Deux fois ce brigand eut dessein d'abandonner son genre de vie, et chaque fois un malheureux incident l'y engagea de nouveau. La première fois, un Bohémien lui coupa sa ceinture, et la lui enleva avec cent louis qu'elle renfermait ; la seconde fois, en France, où il avait résolu de s'établir dans une fabrique, son mauvais génie le conduisit sur sa route dans une auberge où un ouragan le força de s'arrêter. Là, il trouva le chef de bande Muller avec sa concubine, lesquels lui gagnèrent son argent au jeu, et, après l'avoir enivré, l'engagèrent à un nouveau vol.

On employait envain contre Streitmatter les artifices les plus ingénieux pour se saisir de lui. Semblable à un nouveau Protée, il échappait à toutes les recherches, à toutes les ruses et à tous les pièges qu'on lui tendait, et, si on parvenait à l'arrêter ou à l'enfermer dans une prison ou un cachot, il était rare qu'il ne rompît pas ses fers, en surmontant les plus grands obstacles. Un jour il s'abandonna, avec la plus grande témérité, d'une hauteur de cent pieds, à une corde faite de morceaux de couverture, et ne quitta son entreprise que lorsqu'il entendit siffler à ses oreilles les balles de la garde qui était accourue. Découvert et arrêté, il s'assit tranquillement sur une pierre, en disant : C'est ajourné.

◆ **ACTIONS À RÉALISER**:
1. Recopiez à l'identique le passage de l'extrait sur Streitmatter qui commence à "Deux fois ce" et se termine à "un nouveau vol.".
2. Prolongez le récit consacré au brigand Streitmatter en reprenant juste après sa dernière phrase.
Le matériel qui suit est indépendant de l'extrait sur Streitmatter.

◆ **DONNÉES FOURNIES**:
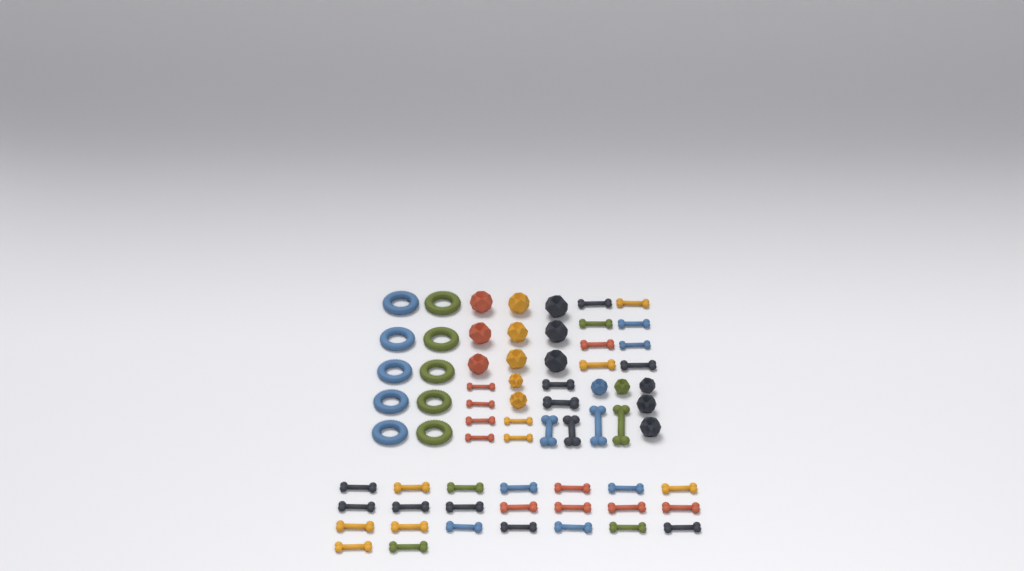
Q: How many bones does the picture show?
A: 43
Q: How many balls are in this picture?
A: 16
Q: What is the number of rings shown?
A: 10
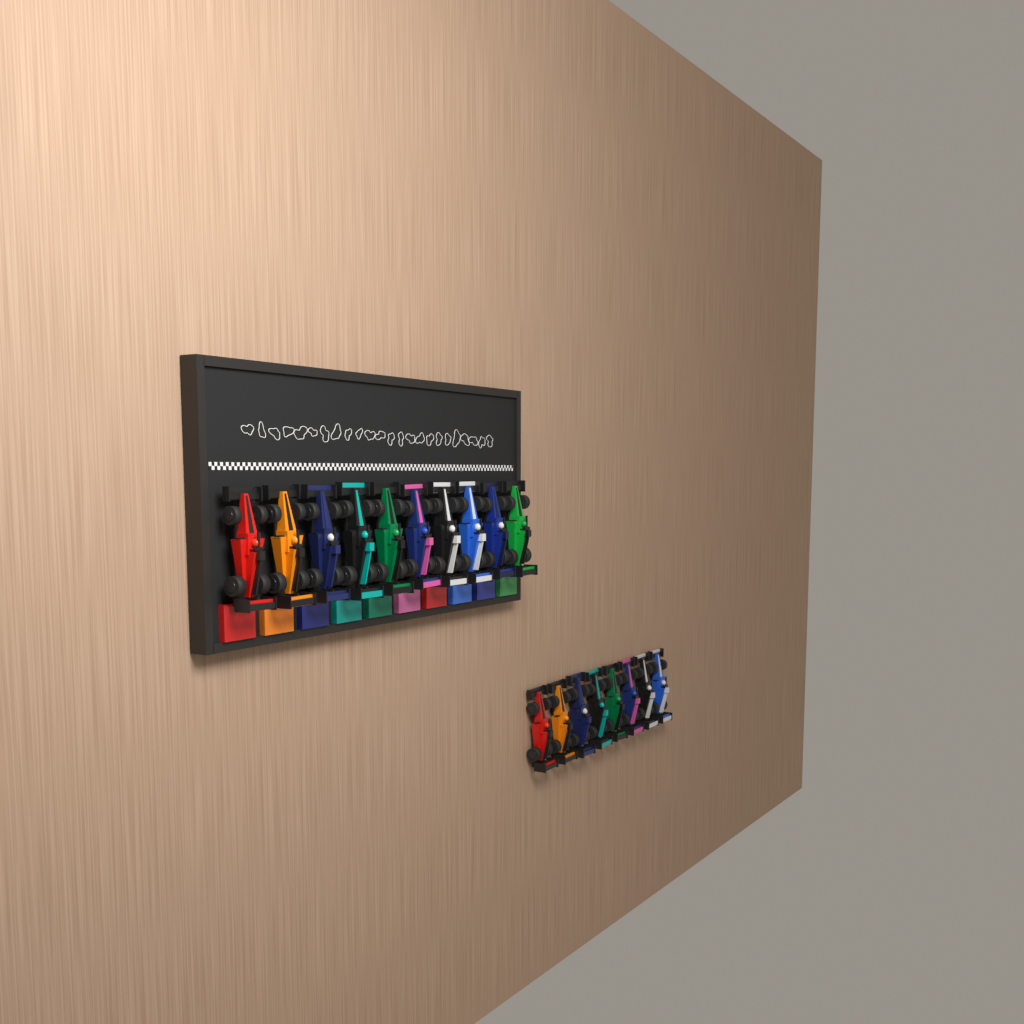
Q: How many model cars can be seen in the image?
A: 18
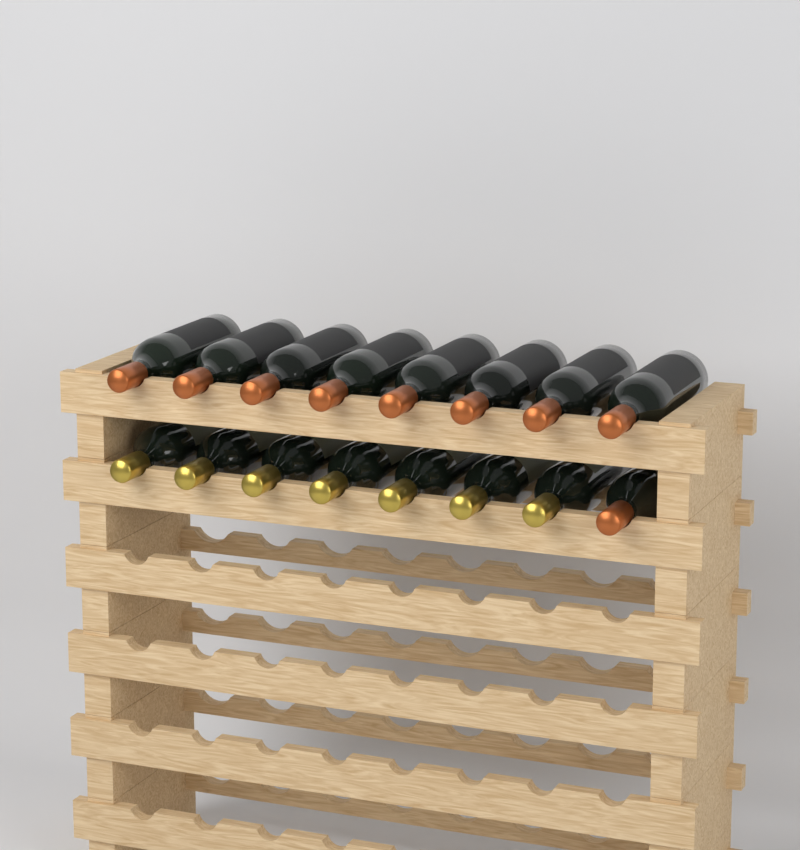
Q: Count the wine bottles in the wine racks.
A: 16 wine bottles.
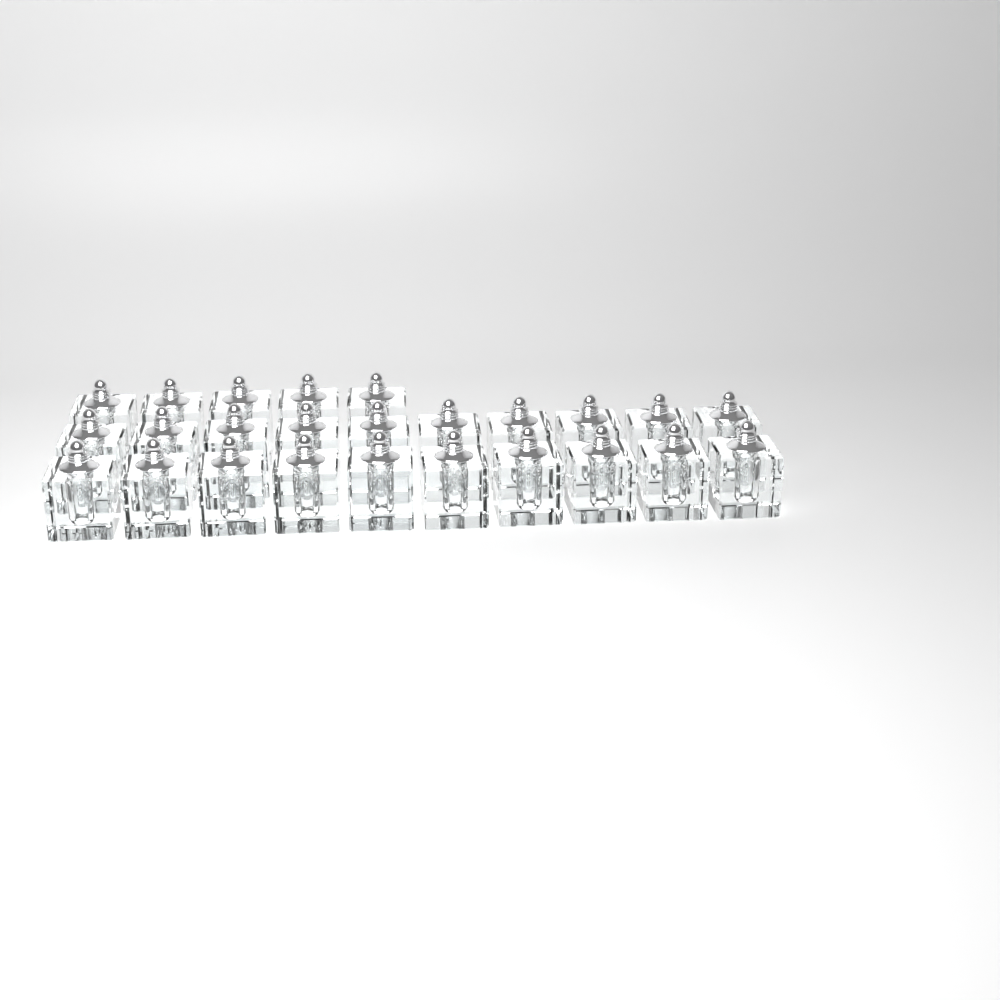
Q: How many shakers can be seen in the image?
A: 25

...

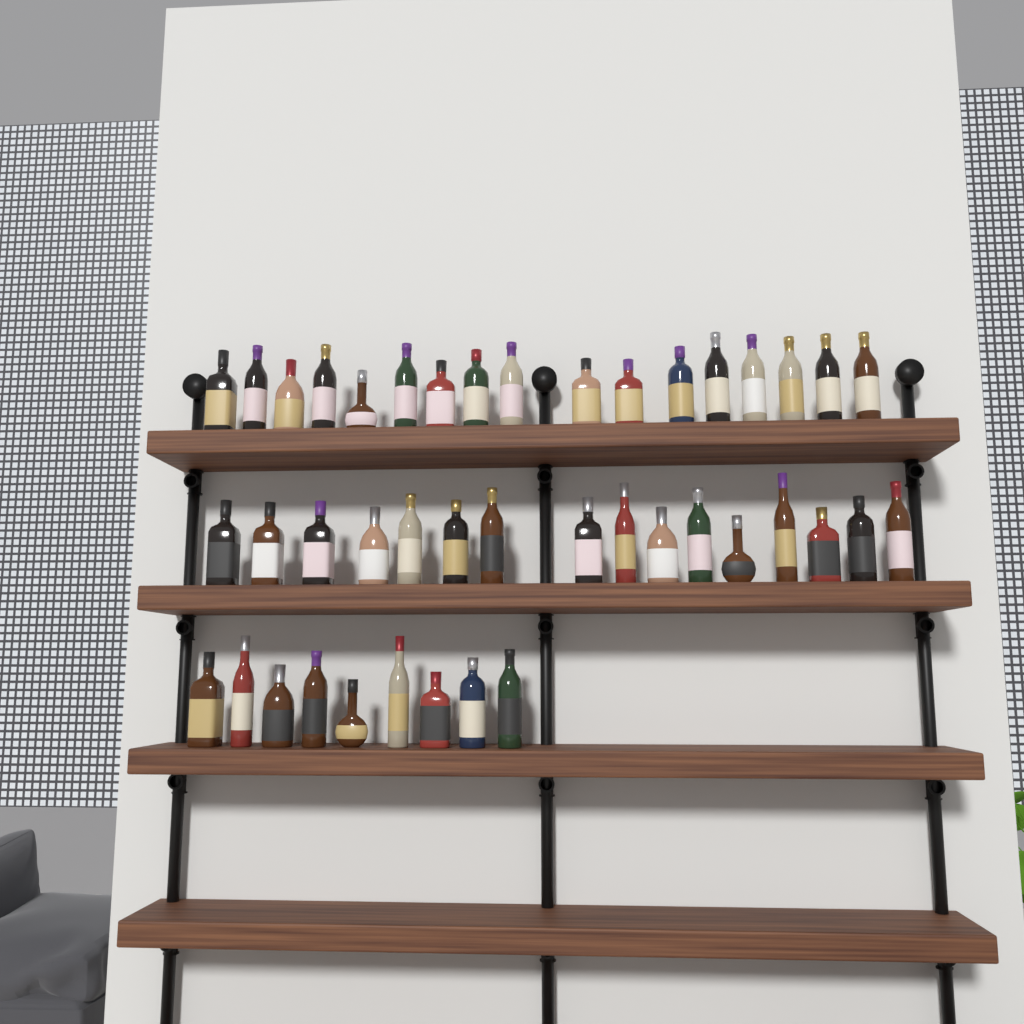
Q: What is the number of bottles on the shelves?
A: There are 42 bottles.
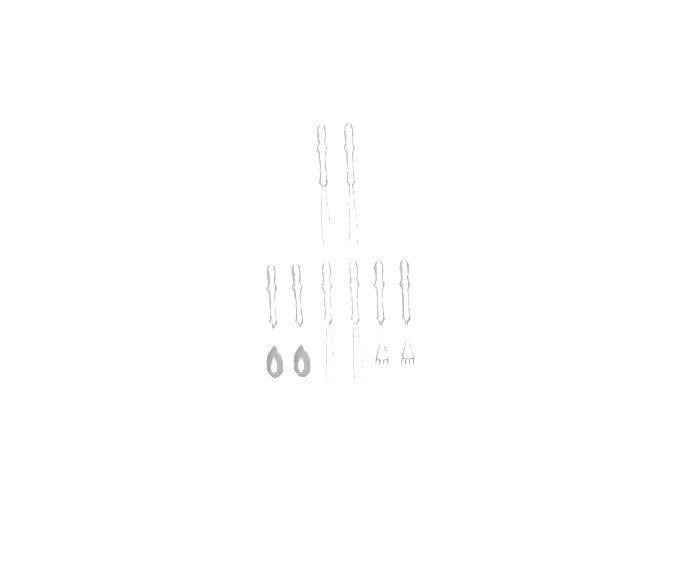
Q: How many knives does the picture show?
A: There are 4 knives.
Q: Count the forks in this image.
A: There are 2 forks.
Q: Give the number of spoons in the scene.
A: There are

◆ **RÉSULTATS DANS L'ORDRE**:
1.
Deux fois ce brigand eut dessein d'abandonner son genre de vie, et chaque fois un malheureux incident l'y engagea de nouveau. La première fois, un Bohémien lui coupa sa ceinture, et la lui enleva avec cent louis qu'elle renfermait ; la seconde fois, en France, où il avait résolu de s'établir dans une fabrique, son mauvais génie le conduisit sur sa route dans une auberge où un ouragan le força de s'arrêter. Là, il trouva le chef de bande Muller avec sa concubine, lesquels lui gagnèrent son argent au jeu, et, après l'avoir enivré, l'engagèrent à un nouveau vol.

2.
Cependant, plein de dépit et de colère de ne pouvoir sortir de sa misérable prison, tandis qu'il s'était évadé des plus forts cachots de la France et de la Suisse, il se crut perdu pour tout de bon, et commença à confesser quelques faits contre lui-même ; il était persuadé qu'il fallait absolument séquestrer du monde un homme aussi dangereux que lui. Mais il s'écriait toujours avec l'accent de la vérité : "Mes mains n'ont jamais versé le sang ; si j'entendais un enfant pleurer, ou un petit chien japper, j'abandonnais de suite les plus belles entreprises, parce que j'entrevoyais la possibilité de me trouver, par une résistance imprévue, forcé, malgré moi, à sacrifier un homme. Il doit sembler étrange d'entendre un voleur de profession parler de moralité ; mais, croyez-moi, ajoutait-il, j'ai aussi la mienne, et c'est du moins un sentiment bien rassurant pour moi que la certitude de n'avoir jamais commis de violence, et peut-être même d'en avoir empêché un grand nombre. Un voleur adroit, disait-il, doit savoir où les gens couchent, et s'ils sont vieux ou jeunes ; car les vieillards se réveillent facilement et souvent après minuit ; au lieu que les jeunes mariés, une heure après leur coucher, peuvent être visités sans crainte."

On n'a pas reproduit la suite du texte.